Can ethnographic collaboration lead to more culturally-appropriate and effective mHealth interventions?
Our aim is to improve mHealth interventions with ethnography-led participatory design. For us, “smart” in “Smart Ageing” means recognising the creative appropriation of technology by people, not just top-down interventions. A three-way collaboration is envisaged between health professionals, our ethnographically-informed team, and our informants in the field.
We will combine an intellectual challenge of understanding the impact of new media on the contemporary nature of ageing with an applied challenge to use this knowledge to help make mHealth (mobile health) interventions more effective. Both the intellectual and applied challenges will depend upon sensitivity to the forms of cultural diversity uncovered by our comparative ethnographic approach.

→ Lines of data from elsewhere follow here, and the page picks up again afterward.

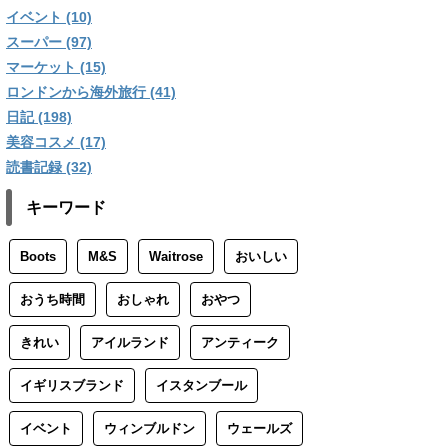
イベント (10)
スーパー (97)
マーケット (15)
ロンドンから海外旅行 (41)
日記 (198)
美容コスメ (17)
読書記録 (32)
キーワード
Boots
M&S
Waitrose
おいしい
おうち時間
おしゃれ
おやつ
きれい
アイルランド
アンティーク
イギリスブランド
イスタンブール
イベント
ウィンブルドン
ウェールズ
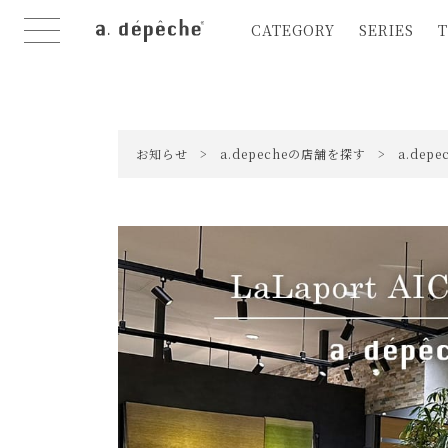
CATEGORY
SERIES
T
お知らせ
>
a.depecheの店舗を探す
>
a.dep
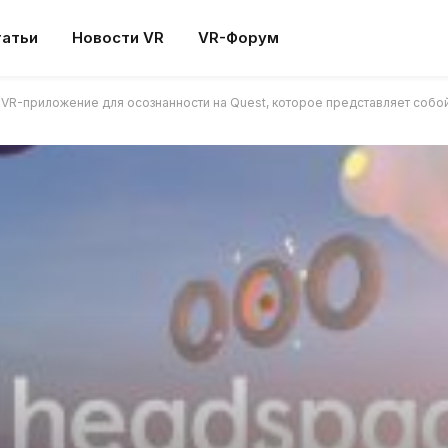
татьи
Новости VR
VR-Форум
VR-приложение для осознанности на Quest, которое представляет собой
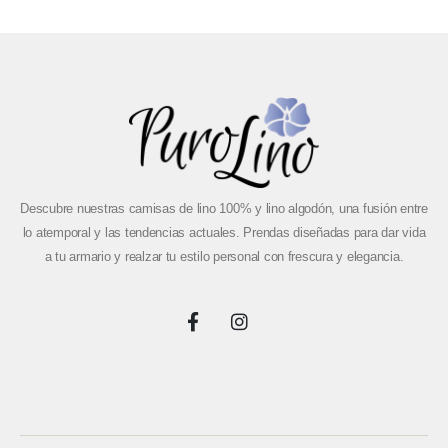
Descubre nuestras camisas de lino 100% y lino algodón, una fusión entre
lo atemporal y las tendencias actuales. Prendas diseñadas para dar vida
a tu armario y realzar tu estilo personal con frescura y elegancia.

What are the outcomes for anthropology and beyond?
This exercise in engaged anthropology will inform our intellectual advances in the field of digital anthropology which, so far, has not considered the smartphone from a global comparative perspective. Our intention is to write a series of open access monographs and collaborative volumes, aimed at both anthropological and wider audiences alike. We will also share our findings on this website, in films, and through accessible teaching materials.
Both the intellectual and applied components will be shown to depend upon sensitivity to the forms of cultural diversity uncovered by our comparative ethnographic approach. The intention is to produce a series of popular monographs, comparative work, film and accessible teaching materials on the same lines as the recently completed Why We Post project.